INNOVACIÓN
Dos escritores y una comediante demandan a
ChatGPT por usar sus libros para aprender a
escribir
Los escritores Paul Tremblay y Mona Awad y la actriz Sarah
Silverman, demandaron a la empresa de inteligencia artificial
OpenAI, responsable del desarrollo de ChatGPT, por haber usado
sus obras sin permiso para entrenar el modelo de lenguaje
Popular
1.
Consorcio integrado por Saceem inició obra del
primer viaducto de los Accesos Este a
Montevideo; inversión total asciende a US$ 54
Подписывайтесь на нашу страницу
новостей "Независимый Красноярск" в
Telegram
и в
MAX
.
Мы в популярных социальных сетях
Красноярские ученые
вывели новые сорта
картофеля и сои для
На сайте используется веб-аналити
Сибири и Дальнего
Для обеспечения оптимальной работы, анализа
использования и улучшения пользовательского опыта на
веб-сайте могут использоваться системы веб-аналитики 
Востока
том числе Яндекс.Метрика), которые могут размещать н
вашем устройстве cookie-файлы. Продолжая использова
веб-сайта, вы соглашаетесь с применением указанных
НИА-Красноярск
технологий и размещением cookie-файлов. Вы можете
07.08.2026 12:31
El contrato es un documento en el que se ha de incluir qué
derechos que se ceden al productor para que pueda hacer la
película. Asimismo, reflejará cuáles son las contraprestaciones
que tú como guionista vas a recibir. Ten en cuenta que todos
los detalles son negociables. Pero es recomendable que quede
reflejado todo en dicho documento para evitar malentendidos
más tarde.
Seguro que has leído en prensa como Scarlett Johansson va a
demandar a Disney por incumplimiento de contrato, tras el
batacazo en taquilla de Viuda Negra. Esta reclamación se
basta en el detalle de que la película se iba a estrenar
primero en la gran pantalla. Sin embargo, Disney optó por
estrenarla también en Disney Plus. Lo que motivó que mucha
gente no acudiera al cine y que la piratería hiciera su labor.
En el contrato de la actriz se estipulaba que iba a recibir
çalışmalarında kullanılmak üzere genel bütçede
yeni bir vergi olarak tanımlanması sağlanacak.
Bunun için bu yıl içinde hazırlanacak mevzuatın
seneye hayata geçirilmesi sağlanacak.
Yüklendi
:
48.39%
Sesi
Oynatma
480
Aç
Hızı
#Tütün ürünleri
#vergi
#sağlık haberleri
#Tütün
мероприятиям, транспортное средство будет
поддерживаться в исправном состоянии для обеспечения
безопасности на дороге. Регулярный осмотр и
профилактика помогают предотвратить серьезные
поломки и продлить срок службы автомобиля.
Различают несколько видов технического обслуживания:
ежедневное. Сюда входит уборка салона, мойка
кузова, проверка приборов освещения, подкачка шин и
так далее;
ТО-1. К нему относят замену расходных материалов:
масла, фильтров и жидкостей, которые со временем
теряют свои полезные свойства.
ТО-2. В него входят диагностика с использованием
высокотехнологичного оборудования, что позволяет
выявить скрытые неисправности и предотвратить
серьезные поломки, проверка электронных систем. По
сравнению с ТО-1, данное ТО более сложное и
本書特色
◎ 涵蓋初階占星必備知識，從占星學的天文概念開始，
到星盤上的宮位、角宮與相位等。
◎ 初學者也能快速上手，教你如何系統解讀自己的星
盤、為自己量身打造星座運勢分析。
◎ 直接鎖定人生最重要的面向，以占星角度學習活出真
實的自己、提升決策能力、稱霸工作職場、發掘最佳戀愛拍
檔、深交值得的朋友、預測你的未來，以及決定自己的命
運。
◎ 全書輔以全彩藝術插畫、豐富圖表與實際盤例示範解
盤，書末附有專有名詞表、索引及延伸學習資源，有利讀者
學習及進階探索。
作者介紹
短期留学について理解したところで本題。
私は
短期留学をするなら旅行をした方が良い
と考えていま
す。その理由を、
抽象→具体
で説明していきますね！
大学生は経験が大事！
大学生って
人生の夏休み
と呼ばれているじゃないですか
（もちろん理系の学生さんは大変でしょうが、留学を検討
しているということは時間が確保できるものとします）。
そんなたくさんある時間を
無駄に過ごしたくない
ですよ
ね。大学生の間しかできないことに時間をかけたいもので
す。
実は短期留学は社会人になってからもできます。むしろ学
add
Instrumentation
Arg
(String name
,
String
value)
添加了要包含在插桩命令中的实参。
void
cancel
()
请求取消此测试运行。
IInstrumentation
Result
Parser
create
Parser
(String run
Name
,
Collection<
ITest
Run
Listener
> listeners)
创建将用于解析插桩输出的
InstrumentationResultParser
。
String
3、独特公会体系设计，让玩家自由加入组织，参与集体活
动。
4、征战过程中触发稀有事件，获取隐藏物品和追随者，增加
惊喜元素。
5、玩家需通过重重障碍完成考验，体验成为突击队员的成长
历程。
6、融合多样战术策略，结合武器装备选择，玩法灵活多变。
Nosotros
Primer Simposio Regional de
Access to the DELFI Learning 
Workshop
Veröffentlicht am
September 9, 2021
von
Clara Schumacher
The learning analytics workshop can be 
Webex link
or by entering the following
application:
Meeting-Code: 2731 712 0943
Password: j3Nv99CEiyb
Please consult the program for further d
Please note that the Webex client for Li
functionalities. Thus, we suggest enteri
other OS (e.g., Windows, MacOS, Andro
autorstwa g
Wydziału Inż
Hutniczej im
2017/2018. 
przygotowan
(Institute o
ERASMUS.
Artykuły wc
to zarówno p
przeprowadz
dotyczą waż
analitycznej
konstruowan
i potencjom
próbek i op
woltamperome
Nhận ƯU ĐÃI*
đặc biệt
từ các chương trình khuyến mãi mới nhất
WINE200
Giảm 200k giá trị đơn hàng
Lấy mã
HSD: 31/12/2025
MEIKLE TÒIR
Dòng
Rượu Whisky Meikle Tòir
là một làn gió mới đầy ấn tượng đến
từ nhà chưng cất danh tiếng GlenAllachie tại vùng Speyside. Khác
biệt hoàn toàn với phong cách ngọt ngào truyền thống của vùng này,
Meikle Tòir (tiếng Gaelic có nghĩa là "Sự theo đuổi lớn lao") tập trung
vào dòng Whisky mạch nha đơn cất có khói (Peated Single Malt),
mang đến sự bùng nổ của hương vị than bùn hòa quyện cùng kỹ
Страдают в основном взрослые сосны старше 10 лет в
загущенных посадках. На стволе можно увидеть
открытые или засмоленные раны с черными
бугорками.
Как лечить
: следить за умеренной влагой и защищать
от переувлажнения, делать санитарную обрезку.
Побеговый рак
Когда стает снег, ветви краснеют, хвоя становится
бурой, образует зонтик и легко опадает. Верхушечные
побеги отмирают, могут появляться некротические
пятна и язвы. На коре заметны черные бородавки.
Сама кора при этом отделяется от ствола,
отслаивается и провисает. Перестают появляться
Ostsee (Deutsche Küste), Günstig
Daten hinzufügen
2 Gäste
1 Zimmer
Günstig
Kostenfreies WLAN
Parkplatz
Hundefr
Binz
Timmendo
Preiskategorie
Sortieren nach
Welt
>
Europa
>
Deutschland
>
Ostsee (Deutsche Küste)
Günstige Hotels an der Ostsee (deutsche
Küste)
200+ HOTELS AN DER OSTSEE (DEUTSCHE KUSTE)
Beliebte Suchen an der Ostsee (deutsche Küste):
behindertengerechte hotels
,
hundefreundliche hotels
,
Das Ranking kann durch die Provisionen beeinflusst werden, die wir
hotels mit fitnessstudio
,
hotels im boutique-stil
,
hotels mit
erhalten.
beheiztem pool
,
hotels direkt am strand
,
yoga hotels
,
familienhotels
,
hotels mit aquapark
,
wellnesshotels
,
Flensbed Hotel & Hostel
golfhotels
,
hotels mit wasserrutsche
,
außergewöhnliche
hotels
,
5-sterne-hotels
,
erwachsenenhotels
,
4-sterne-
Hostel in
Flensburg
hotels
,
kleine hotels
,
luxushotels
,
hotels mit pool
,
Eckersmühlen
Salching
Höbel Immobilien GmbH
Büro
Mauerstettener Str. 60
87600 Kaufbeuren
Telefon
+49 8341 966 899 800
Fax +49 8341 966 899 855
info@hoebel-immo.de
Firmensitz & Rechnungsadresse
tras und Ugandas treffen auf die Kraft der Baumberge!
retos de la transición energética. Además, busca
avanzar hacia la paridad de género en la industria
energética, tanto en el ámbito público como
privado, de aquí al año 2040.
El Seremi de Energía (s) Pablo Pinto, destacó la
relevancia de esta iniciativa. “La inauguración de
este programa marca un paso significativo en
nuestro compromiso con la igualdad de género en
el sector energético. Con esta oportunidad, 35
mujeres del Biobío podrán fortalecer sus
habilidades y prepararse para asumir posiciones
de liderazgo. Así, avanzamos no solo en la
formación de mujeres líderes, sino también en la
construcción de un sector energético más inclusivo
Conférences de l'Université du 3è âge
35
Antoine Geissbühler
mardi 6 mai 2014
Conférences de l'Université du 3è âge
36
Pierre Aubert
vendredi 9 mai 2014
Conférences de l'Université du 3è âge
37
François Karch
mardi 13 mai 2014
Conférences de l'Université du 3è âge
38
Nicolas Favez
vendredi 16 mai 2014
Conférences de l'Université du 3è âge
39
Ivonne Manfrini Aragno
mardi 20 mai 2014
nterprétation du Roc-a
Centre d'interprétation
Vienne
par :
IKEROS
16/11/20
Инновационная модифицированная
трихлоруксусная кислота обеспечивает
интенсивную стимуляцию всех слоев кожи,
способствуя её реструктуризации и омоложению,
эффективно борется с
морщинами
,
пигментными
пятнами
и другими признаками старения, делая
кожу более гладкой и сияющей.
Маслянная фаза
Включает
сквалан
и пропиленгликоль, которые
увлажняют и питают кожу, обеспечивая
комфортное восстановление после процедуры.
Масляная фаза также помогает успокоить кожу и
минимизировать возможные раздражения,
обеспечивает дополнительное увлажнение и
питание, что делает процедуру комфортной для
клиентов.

+---+

Wherever the string "tras" appears in a line of the records, copy that line.

■ **EXPECTED ANSWER**
demandar a Disney por incumplimiento de contrato, tras el
tras und Ugandas treffen auf die Kraft der Baumberge!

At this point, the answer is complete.